By analyzing data from 500 British citizens included in the UK Biobank, a database aimed at encouraging the prevention, diagnosis and treatment of certain diseases by providing data for population-based research, the researchers found many associations between the presence of the gene and the state of health of people.

"We were surprised that the version of the gene associated with consuming more sugar is associated with a reduction in body fat," says Timothy Frayling, a molecular geneticist at the University of Exeter and first author of the study he looked at. parameters targeted, especially weight, blood pressure, body fat distribution. The fact that surprised him the most was precisely the lower body fat in the presence of the common genetic variant of FGF21, that of type A.

“This contrasts with the current perception that eating sugar is bad for your health. It can reduce body fat because the same allele also leads to a lower consumption of protein and fat in the diet, ”added Frayling.



But these aren't the only data the researchers found. The hormone FGF21, which is produced mainly in the liver, has multiple functions: it acts on the hypothalamus of the brain to suppress the intake of sugar and alcohol, stimulates the updating of glucose by the fat cells and acts as a sensitizer of the insulin. The analysis showed that although the "A version" of the FGF21 gene leads to a higher consumption of sugars and alcohol, it is also associated with higher blood pressure and a higher waist-to-hip ratio.

In practice, even if a lower percentage of body fat is recorded, that detected is concentrated mainly in the abdominal part instead of on the buttocks, thighs and hips, and could therefore be even more harmful to health. In addition, albeit slightly, those with this genetic variant have on average a higher blood pressure.

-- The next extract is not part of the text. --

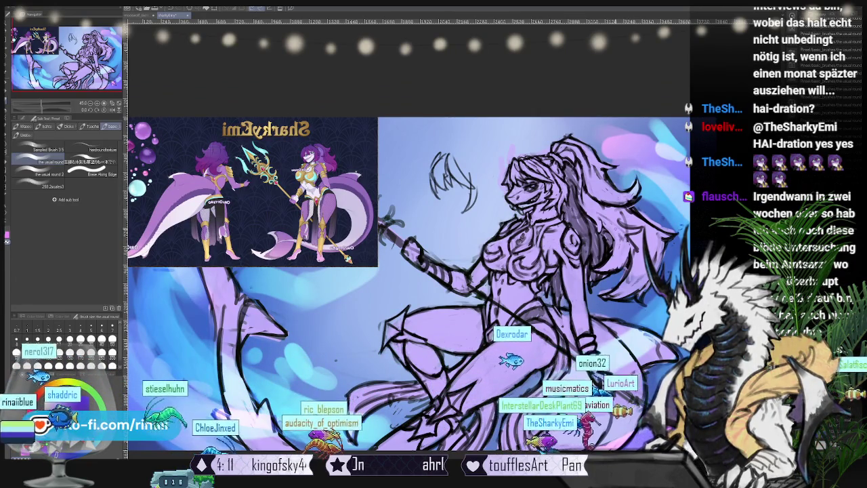
scroll(407, 271, "up", 1)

What is the purpose of this study then? Certainly, the authors say, it is useful to discover some genetic and biological aspects of obesity, starting from the analysis of the different variants of FGF21. Meanwhile, we? We do not exaggerate with sugars and always pay attention to our diet. Remember that a balanced diet is essential to avoid running into health problems.

Read also:


  • How to Stop Eating Sugar: The New York Times Guide
  • Those who drink a lot of water eat less sugars and saturated fats
  • Hypertension: sugar the real enemy of high blood pressure?